Walaupun saya bukan orang yang spiritual, ada sesuatu dalam lilin-lilin yang dipajang yang terasa mistis bagi saya. Saya selalu tertarik dengan lentera elektrik di taman Nara yang bersinar dari lilin di kuil. Saat langit mulai gelap, saya mulai membayangkan pengunjung jaman dulu hanya dibimbing oleh lentera menuju kuil; secara harfiah maupun kiasan. Lentera batu memanjang dari gerbang torii dan kuil-kuil kecil membimbing kita menuju lampion gantung di kuil utama. Untuk masuk ke kuil utama, biaya masuknya 500 yen untuk orang dewasa, tentunya di sinilah daya tarik utamanya. Bagi saya, pengalaman ini sungguh berharga. Lilin di tiap lentera perunggu menarik perhatian dan membentuk pola unik yang beberapa tahun lalu saya lihat di siang hari. Ada bentuk tanaman, kanji, dan beberapa lentera bahkan menggambarkan rusa di taman Nara.

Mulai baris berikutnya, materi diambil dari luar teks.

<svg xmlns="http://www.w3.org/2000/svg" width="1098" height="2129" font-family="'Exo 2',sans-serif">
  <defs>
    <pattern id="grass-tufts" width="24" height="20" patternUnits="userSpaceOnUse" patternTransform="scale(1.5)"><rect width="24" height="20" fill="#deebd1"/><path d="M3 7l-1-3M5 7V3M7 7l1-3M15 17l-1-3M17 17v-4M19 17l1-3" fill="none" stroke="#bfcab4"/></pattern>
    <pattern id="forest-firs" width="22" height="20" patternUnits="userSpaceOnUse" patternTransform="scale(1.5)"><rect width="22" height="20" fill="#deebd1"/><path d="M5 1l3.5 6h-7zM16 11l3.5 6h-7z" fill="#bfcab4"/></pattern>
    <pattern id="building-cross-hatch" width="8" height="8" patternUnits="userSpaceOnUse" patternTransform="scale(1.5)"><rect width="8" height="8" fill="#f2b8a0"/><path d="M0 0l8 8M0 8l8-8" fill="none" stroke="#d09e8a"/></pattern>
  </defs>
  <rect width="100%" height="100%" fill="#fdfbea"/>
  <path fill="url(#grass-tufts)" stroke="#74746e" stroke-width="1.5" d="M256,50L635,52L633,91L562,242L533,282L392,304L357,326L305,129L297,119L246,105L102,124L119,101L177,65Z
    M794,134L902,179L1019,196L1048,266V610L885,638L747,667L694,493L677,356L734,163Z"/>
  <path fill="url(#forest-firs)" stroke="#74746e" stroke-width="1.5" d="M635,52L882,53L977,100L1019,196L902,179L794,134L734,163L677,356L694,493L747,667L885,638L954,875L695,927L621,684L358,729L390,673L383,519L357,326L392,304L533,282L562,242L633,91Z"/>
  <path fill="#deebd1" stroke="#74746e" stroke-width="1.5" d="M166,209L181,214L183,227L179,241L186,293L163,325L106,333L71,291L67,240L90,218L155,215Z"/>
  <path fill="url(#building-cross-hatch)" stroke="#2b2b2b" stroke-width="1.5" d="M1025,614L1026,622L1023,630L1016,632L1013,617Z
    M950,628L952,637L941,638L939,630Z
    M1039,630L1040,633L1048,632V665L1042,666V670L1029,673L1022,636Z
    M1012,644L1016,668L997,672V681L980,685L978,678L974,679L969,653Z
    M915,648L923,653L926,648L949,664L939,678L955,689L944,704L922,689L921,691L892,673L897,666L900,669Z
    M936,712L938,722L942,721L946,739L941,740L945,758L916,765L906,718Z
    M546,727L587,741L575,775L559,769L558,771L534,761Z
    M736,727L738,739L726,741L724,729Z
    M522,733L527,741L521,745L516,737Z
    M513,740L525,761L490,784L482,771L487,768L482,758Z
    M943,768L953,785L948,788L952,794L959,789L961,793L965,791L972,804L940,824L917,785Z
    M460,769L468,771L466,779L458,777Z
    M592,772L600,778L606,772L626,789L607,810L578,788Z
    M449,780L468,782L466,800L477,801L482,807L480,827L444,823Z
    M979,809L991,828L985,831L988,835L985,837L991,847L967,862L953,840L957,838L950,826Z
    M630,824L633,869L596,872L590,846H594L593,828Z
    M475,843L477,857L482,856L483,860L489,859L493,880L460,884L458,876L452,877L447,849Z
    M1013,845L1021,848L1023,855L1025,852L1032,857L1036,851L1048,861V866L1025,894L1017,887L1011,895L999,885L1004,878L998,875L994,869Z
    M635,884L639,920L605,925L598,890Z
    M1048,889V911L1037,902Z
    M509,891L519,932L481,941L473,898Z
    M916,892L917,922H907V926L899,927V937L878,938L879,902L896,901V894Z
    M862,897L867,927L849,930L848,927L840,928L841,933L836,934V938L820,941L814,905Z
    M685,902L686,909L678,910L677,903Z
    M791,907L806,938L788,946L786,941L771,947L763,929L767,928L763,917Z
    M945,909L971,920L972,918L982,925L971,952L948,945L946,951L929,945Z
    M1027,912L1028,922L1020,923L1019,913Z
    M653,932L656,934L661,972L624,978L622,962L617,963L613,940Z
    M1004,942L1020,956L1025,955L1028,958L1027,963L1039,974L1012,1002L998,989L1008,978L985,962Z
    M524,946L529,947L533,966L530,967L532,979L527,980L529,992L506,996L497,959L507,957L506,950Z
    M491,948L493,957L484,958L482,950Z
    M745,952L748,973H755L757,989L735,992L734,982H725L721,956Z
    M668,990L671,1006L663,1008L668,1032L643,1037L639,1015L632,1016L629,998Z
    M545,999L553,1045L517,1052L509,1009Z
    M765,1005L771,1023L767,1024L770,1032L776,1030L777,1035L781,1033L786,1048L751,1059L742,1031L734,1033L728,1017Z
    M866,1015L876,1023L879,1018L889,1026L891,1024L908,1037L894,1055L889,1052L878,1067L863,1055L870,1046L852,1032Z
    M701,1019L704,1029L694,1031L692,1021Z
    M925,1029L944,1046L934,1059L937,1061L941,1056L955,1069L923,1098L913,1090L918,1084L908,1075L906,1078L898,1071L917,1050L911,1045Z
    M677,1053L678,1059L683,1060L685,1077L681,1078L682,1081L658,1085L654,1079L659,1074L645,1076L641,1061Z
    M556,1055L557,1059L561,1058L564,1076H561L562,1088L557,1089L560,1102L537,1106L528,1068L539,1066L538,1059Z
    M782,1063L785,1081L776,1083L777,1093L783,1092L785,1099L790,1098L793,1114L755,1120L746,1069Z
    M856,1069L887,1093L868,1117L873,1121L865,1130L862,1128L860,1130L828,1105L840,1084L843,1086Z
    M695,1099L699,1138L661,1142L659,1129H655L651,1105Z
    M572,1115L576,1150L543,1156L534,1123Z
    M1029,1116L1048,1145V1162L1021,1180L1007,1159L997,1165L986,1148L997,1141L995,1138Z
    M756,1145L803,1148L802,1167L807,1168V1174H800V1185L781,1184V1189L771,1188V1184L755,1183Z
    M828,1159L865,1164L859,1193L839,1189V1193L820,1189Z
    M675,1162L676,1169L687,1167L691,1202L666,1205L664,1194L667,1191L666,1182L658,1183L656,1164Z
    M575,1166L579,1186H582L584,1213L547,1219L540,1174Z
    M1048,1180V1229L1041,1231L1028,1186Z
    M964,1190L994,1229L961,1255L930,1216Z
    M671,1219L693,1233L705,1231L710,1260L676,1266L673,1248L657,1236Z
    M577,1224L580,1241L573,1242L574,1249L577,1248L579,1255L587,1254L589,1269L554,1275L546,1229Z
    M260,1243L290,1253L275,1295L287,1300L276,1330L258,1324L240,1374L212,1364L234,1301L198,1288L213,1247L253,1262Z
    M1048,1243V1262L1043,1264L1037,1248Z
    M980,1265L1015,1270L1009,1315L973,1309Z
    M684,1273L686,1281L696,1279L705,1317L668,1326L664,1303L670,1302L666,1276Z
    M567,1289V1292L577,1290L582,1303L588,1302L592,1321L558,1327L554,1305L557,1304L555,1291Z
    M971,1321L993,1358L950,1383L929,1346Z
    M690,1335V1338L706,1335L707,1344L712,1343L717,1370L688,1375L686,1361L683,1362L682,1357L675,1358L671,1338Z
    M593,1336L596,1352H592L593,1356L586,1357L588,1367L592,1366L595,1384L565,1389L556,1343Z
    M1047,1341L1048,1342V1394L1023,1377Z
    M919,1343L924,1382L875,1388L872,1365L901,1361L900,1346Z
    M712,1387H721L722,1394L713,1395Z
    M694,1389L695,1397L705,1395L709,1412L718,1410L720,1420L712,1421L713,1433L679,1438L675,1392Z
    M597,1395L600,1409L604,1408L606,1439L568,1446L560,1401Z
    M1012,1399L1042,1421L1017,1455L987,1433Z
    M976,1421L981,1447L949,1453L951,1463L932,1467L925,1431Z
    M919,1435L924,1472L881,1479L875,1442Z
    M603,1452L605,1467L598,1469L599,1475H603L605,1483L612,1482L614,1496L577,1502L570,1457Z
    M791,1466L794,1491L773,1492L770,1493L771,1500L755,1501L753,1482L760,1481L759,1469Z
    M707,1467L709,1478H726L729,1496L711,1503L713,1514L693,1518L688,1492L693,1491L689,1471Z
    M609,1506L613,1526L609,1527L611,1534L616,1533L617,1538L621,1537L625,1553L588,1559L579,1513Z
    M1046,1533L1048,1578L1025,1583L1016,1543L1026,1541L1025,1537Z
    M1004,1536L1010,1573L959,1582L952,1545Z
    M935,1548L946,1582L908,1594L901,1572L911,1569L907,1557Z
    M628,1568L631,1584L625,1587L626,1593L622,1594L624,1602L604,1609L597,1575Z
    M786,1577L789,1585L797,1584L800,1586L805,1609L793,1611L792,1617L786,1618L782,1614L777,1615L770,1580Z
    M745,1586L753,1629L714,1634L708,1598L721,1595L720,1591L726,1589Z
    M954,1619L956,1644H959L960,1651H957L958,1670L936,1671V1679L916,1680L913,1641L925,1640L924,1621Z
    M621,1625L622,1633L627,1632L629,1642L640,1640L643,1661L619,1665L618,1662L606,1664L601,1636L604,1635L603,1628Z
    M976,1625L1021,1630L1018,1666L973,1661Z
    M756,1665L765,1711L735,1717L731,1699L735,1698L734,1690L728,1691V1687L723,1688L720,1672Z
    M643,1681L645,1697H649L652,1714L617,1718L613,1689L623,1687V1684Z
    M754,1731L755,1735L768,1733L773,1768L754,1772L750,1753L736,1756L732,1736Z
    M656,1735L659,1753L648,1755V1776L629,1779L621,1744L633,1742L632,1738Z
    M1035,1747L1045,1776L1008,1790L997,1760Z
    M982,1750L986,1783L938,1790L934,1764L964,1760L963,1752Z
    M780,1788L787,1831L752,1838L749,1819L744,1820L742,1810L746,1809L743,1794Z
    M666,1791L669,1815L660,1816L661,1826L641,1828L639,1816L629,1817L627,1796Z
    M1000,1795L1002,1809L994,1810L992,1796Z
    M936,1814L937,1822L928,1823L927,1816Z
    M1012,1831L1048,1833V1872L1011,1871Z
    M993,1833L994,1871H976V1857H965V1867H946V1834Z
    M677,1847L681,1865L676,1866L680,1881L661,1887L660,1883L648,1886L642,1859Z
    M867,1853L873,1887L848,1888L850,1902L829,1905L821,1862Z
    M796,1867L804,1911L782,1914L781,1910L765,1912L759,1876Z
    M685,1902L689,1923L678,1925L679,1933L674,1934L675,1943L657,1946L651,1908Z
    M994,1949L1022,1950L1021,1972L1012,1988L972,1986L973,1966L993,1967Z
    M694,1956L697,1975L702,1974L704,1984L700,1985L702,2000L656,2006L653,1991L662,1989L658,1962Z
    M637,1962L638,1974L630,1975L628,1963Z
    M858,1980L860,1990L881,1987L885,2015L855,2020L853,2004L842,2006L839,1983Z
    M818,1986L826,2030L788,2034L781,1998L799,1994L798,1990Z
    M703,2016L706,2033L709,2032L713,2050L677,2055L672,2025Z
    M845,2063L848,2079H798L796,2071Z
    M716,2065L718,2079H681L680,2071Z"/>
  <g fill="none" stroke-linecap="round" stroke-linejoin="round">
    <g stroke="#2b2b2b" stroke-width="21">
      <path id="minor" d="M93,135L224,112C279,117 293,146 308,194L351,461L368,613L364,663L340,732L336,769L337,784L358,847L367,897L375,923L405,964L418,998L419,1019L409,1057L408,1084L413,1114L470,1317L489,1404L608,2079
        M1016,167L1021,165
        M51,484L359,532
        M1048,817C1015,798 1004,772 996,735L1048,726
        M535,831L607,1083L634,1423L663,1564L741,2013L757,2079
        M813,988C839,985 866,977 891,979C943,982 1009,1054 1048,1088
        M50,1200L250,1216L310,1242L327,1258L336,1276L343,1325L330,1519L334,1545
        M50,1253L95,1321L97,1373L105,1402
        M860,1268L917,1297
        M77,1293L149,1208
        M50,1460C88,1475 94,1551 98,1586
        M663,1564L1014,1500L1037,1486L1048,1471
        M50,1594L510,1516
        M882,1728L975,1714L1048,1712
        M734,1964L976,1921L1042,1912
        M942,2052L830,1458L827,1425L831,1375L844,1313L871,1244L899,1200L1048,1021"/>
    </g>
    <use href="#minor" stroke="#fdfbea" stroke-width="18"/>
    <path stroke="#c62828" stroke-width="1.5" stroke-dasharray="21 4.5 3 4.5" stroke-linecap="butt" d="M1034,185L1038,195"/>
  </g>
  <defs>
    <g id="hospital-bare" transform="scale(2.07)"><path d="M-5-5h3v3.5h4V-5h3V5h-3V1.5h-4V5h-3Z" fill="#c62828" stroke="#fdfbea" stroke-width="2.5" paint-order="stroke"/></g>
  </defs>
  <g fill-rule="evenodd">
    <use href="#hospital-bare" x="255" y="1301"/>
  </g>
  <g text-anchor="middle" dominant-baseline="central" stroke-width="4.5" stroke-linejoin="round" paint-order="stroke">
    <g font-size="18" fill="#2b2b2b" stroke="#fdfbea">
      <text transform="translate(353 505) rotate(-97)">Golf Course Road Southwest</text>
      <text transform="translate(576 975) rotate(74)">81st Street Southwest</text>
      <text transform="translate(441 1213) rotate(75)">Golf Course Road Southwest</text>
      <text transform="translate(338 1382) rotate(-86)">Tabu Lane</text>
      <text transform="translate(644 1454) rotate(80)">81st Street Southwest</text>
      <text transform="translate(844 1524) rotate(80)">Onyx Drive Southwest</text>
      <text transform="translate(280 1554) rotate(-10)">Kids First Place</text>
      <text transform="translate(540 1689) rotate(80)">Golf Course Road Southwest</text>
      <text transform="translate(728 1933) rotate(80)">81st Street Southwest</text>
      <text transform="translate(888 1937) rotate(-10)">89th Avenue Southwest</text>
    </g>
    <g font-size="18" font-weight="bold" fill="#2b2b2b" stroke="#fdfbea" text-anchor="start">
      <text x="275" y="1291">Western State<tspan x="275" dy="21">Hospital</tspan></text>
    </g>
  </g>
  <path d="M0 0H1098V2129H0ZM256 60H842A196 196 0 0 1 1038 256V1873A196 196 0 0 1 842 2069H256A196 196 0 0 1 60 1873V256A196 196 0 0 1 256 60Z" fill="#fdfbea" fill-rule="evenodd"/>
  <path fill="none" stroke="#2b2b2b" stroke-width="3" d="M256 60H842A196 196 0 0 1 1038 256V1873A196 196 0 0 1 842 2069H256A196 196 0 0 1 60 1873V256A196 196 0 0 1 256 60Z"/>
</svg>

Baik lentera batu maupun lentera gantung dilapisi dengan kertas putih. Pusat informasi Nara menginformasikan kertas itu adalah washi, kertas tradisional Jepang yang menjaga cahaya lentera stabil, bahkan semakin menarik, dan juga (menurut saya) menampilkan elemen alami. Ketiadaan kerlip membuat saya berkali-kali ragu apakah isi lentera benar-benar lilin. Tapi ternyata semuanya lilin, totalnya ada 3.000 lilin. Petugas kuil memberi tahu saya bahwa semua lilin teh itu dipasang sukarelawan dalam satu jam. Lautan cahaya dari lentera batu dan perunggu membuat saya berpikir pasti banyak sukarelawan yang memasangnya.
Tak lama kemudian, sebelum malam semakin dingin dan anak-anak sudah mulai merengek, kami pun pulang dengan perasaan bahagia dan berkilauan seperti lautan cahaya yang tadi kami saksikan.
Jika kamu harus melakukan tradisi melempar kacang di Setsubun ini (salah satu tradisi umum di Jepang), tidak perlu kecewa, kamu masih bisa menikmatinya Agustus tahun ini atau Februari tahun depan!